Exercise aim => Restate word for word the line containing "וף פעולה מלא של כלל גורמי הניהול והלוגיסטיקה" and all remaining lines of the entries below.
==== Dataset content
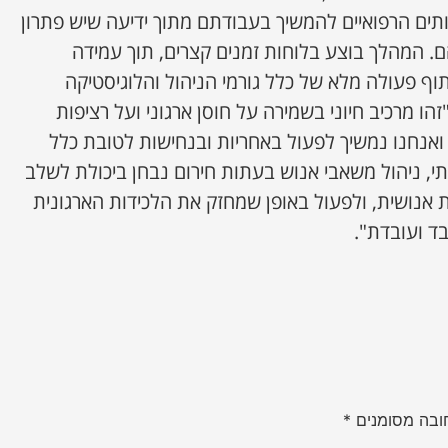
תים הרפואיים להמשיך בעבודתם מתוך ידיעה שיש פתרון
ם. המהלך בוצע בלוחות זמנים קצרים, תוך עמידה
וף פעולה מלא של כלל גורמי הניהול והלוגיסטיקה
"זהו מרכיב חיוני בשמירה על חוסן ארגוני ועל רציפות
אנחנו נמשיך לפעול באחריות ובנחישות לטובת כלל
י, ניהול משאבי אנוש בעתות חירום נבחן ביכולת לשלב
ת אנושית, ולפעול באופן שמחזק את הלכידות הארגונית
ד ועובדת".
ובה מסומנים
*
========
Solution =>
וף פעולה מלא של כלל גורמי הניהול והלוגיסטיקה
"זהו מרכיב חיוני בשמירה על חוסן ארגוני ועל רציפות
אנחנו נמשיך לפעול באחריות ובנחישות לטובת כלל
י, ניהול משאבי אנוש בעתות חירום נבחן ביכולת לשלב
ת אנושית, ולפעול באופן שמחזק את הלכידות הארגונית
ד ועובדת".
ובה מסומנים
*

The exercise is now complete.